======== Excerto fornecido
Agora voltou, mas com a feira ainda de portas fechadas.

“Irei lembrar-me sempre dessa primeira visita à feira. Fez-me ver que o mundo editorial, esta fantástica indústria, é de alguma maneira a personificação da liberdade de expressão, porque ela está expressa em todos os livros de que se falará por aqui. Os guardiões da liberdade de expressão têm de ser encontrados na indústria editorial”, defendeu o escritor britânico, que esta terça-feira de manhã esteve na conferência de imprensa de abertura da 67ª edição da Feira do Livro de Frankfurt que quarta-feira abre as portas tendo como país convidado a Indonésia. Até domingo, estarão na Feira do Livro de Frankfurt 7200 participantes vindos de mais de 104 países. Mas entre eles não estará o Irão, que cancelou a sua presença depois de saber que o escritor britânico seria o orador convidado.

A semana passada, Seyed Abbas Salehi, ministro da Cultura e da Orientação Islâmica, pediu à Feira do Livro de Frankfurt para cancelar esta participação do autor de Os Versículos Satânicos, que em 1989 foi condenado à morte por uma fatwa decretada pelo ayatollah Khomeini, por entender o convite ao escritor como “um acto anti-cultural”.

O governo iraniano apelou a que outros países islâmicos também boicotassem a feira – que ironicamente tem esta edição como convidado de honra a Indonésia, país com a maior população de muçulmanos no mundo – pois considerou que, “sob o pretexto da liberdade de expressão", a feira "convidou uma pessoa que é odiada no mundo islâmico" e "criou uma oportunidade para Salman Rushdie... fazer um discurso”, segundo desclarações à agência AFP.

Mas nenhum país islâmico cancelou a sua participação até agora e, apesar do boicote oficial do Irão, editores iranianos independentes estarão presentes no pavilhão da Literatura Infantil e na Galeria Gourmet, dedicada à gastronomia.
================
__Tarefa 1__
Segundo o excerto sobre a Feira do Livro de Frankfurt, quantos participantes estarão na feira até domingo?
__Tarefa 2__
Reproduza o trecho do excerto sobre a Feira do Livro de Frankfurt desde "Agora voltou, mas" até "o orador convidado.".
O material apresentado a seguir é independente do excerto.
======== Conjunto de registos
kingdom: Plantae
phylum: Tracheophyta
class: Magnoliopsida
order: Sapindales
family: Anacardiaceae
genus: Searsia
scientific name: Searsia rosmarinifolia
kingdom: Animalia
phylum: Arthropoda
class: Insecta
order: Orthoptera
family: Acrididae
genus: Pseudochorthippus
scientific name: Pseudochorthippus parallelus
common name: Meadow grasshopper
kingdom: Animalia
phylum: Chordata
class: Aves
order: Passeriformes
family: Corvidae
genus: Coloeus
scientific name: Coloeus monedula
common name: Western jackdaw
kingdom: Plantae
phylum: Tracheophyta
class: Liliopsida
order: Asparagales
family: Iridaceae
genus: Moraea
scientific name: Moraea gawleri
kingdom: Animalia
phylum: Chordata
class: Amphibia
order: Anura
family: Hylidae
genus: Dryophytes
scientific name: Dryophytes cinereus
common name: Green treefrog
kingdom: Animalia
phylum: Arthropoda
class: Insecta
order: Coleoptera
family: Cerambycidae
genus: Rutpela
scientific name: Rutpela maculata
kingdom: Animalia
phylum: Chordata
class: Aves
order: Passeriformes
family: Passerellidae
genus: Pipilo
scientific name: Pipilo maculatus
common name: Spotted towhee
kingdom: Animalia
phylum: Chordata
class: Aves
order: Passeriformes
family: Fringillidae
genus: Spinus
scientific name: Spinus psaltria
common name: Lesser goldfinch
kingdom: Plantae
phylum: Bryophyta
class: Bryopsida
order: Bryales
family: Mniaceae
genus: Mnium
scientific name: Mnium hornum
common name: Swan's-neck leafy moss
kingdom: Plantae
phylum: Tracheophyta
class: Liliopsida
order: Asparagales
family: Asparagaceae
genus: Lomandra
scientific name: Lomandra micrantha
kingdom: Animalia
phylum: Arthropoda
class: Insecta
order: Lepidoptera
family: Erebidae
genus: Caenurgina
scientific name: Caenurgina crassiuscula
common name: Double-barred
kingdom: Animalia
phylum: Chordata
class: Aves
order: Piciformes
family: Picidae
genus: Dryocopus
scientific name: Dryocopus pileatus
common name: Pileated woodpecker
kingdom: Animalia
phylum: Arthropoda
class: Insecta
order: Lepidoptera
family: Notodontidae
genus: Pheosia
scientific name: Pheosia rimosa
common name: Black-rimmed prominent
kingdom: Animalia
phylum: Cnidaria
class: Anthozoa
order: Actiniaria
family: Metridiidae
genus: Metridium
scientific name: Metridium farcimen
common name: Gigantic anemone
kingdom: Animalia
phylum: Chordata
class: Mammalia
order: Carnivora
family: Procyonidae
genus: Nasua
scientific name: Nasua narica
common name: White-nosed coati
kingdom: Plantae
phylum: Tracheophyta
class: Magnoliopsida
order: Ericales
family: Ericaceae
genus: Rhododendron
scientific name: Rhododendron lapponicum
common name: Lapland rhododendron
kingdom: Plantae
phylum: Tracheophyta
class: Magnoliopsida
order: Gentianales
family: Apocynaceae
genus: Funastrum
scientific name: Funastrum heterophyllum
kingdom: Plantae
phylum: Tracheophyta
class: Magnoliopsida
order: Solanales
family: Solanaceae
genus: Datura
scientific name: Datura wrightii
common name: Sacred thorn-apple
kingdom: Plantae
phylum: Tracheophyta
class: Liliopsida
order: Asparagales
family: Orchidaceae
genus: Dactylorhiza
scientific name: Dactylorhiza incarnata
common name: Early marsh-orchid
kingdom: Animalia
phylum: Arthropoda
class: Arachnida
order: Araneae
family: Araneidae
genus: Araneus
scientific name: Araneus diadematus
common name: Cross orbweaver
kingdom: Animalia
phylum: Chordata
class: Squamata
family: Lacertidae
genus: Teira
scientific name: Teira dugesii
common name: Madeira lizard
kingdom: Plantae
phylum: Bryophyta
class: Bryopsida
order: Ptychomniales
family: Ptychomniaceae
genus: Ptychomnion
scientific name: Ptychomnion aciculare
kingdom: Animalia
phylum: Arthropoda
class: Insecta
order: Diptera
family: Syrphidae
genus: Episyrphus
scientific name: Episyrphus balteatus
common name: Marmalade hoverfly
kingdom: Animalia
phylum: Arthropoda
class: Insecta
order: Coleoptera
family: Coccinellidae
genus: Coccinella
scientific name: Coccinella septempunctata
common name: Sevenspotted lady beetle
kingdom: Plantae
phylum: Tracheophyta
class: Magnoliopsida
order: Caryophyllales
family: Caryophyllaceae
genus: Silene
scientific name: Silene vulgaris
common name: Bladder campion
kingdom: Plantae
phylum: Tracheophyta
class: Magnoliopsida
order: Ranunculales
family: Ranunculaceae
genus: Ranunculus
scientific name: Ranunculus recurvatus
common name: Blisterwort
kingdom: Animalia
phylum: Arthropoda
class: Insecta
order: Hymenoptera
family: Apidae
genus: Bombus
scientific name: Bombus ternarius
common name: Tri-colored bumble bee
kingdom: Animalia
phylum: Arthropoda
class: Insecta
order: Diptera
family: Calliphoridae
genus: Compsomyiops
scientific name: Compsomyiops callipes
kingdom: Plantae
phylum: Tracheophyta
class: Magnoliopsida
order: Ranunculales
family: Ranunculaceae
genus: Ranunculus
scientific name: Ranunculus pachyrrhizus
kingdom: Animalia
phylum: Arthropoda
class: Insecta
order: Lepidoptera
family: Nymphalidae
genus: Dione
================
__Resposta completa 1__
Estarão 7200 participantes, vindos de mais de 104 países.

__Resposta completa 2__
Agora voltou, mas com a feira ainda de portas fechadas.

“Irei lembrar-me sempre dessa primeira visita à feira. Fez-me ver que o mundo editorial, esta fantástica indústria, é de alguma maneira a personificação da liberdade de expressão, porque ela está expressa em todos os livros de que se falará por aqui. Os guardiões da liberdade de expressão têm de ser encontrados na indústria editorial”, defendeu o escritor britânico, que esta terça-feira de manhã esteve na conferência de imprensa de abertura da 67ª edição da Feira do Livro de Frankfurt que quarta-feira abre as portas tendo como país convidado a Indonésia. Até domingo, estarão na Feira do Livro de Frankfurt 7200 participantes vindos de mais de 104 países. Mas entre eles não estará o Irão, que cancelou a sua presença depois de saber que o escritor britânico seria o orador convidado.